= Problem =
Please convert the listing below into a JSON list of strings with one string per line, skipping blank lines and leaving the pictures out.

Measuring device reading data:
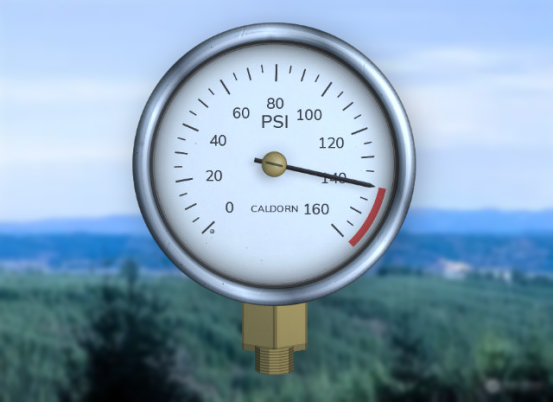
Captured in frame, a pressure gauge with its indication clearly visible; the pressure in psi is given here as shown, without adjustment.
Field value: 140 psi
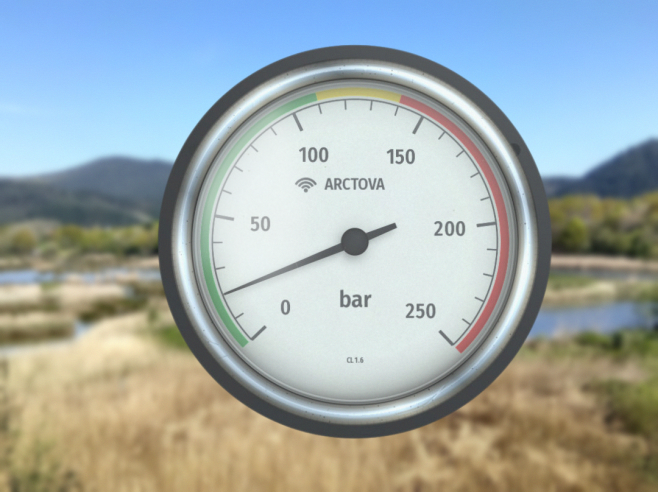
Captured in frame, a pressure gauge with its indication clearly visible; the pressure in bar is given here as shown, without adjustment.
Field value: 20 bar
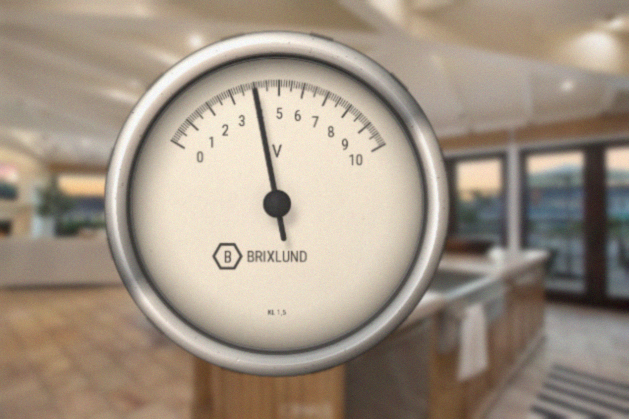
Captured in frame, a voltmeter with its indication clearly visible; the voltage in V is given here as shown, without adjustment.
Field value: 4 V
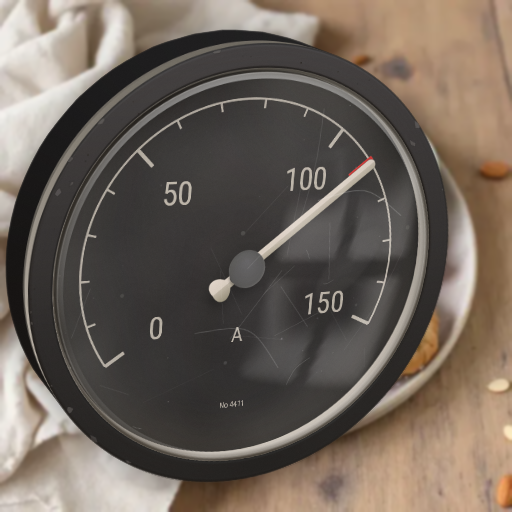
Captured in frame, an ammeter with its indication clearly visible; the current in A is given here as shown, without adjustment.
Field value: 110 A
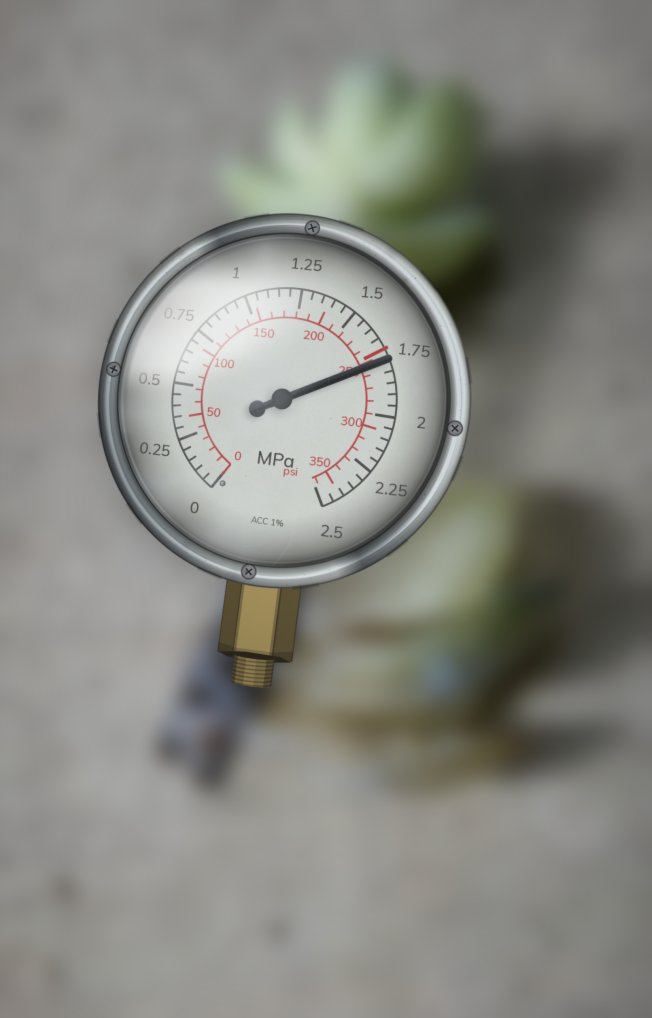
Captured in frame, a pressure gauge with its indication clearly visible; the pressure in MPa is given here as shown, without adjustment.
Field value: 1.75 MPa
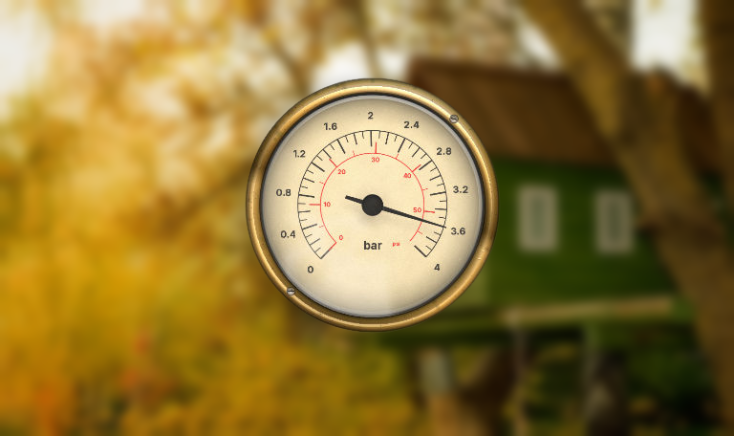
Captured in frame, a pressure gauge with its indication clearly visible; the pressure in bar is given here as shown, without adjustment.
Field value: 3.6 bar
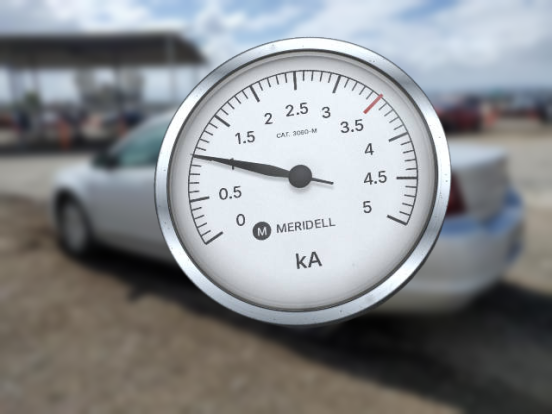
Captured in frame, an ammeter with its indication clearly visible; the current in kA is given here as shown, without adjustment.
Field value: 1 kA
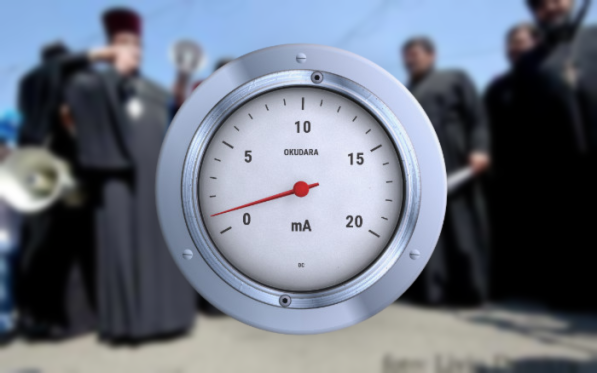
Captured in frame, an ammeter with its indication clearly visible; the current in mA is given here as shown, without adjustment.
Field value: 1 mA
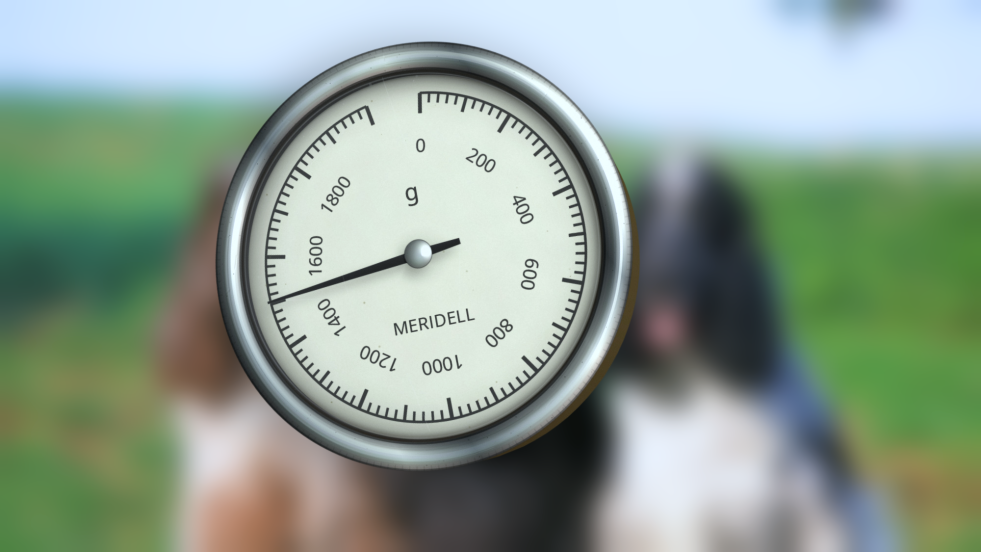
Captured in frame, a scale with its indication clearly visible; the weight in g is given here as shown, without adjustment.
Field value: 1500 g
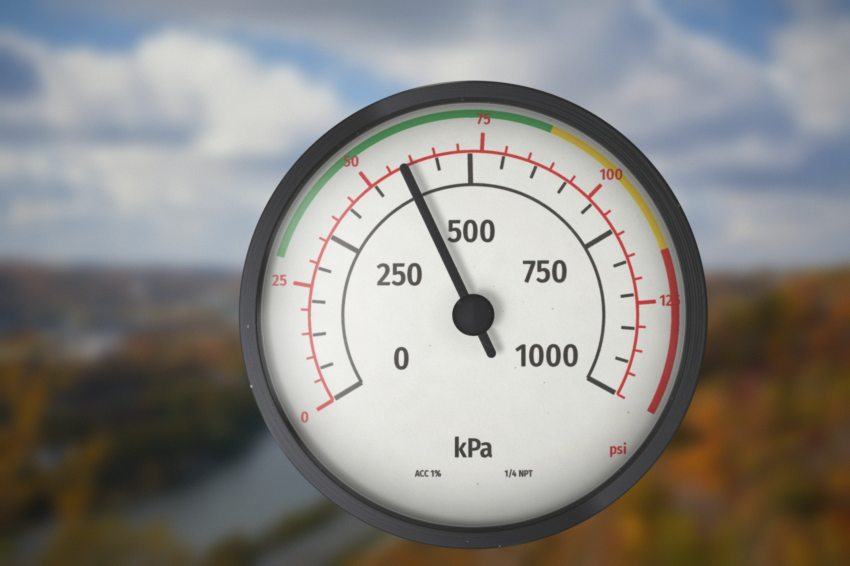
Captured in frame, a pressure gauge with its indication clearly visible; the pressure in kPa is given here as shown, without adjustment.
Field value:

= Result of the exercise =
[
  "Captured in frame, a pressure gauge with its indication clearly visible; the pressure in psi is given here as shown, without adjustment.",
  "Field value: 140 psi",
  "Captured in frame, a pressure gauge with its indication clearly visible; the pressure in bar is given here as shown, without adjustment.",
  "Field value: 20 bar",
  "Captured in frame, a voltmeter with its indication clearly visible; the voltage in V is given here as shown, without adjustment.",
  "Field value: 4 V",
  "Captured in frame, an ammeter with its indication clearly visible; the current in A is given here as shown, without adjustment.",
  "Field value: 110 A",
  "Captured in frame, a pressure gauge with its indication clearly visible; the pressure in MPa is given here as shown, without adjustment.",
  "Field value: 1.75 MPa",
  "Captured in frame, a pressure gauge with its indication clearly visible; the pressure in bar is given here as shown, without adjustment.",
  "Field value: 3.6 bar",
  "Captured in frame, an ammeter with its indication clearly visible; the current in kA is given here as shown, without adjustment.",
  "Field value: 1 kA",
  "Captured in frame, an ammeter with its indication clearly visible; the current in mA is given here as shown, without adjustment.",
  "Field value: 1 mA",
  "Captured in frame, a scale with its indication clearly visible; the weight in g is given here as shown, without adjustment.",
  "Field value: 1500 g",
  "Captured in frame, a pressure gauge with its indication clearly visible; the pressure in kPa is given here as shown, without adjustment.",
  "Field value:"
]